▸ **TASK GOAL**
Keep the wording of the records intact as you retype them, and omit every image.

[Stored data entries]
━━━━━━━━━━━━━━━━

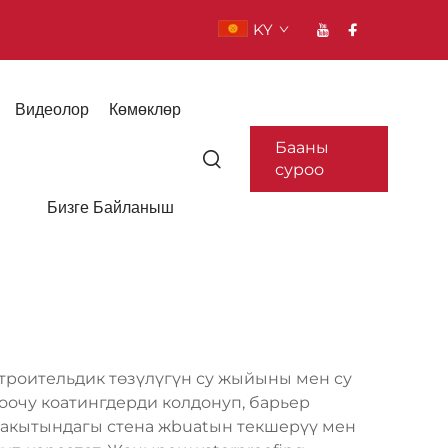
KY
Видеолор
Көмөклөр
Бааны
суроо
Бизге Байланыш
троительдик төзүлүгүн су жыйыны мен су
гоочу коатингдерди колдонуп, барьер
убакытындагы стена жbuatын текшерүү мен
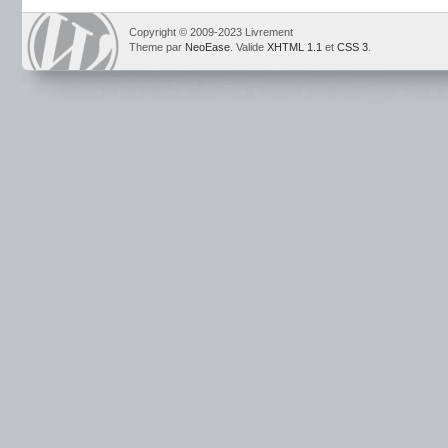
Copyright © 2009-2023 Livrement
Theme par
NeoEase
. Valide
XHTML 1.1
et
CSS 3
.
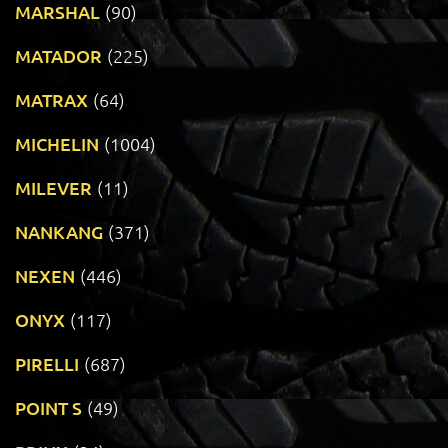
MARSHAL
(90)
MATADOR
(225)
MATRAX
(64)
MICHELIN
(1004)
MILEVER
(11)
NANKANG
(371)
NEXEN
(446)
ONYX
(117)
PIRELLI
(687)
POINT S
(49)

━━━━━━━━━━━━━━━━

▸ **SOLUTION FOR THIS EXERCISE**
KY
Видеолор
Көмөклөр
Бааны
суроо
Бизге Байланыш
троительдик төзүлүгүн су жыйыны мен су
гоочу коатингдерди колдонуп, барьер
убакытындагы стена жbuatын текшерүү мен
Copyright © 2009-2023 Livrement
Theme par
NeoEase
. Valide
XHTML 1.1
et
CSS 3
.
MARSHAL
(90)
MATADOR
(225)
MATRAX
(64)
MICHELIN
(1004)
MILEVER
(11)
NANKANG
(371)
NEXEN
(446)
ONYX
(117)
PIRELLI
(687)
POINT S
(49)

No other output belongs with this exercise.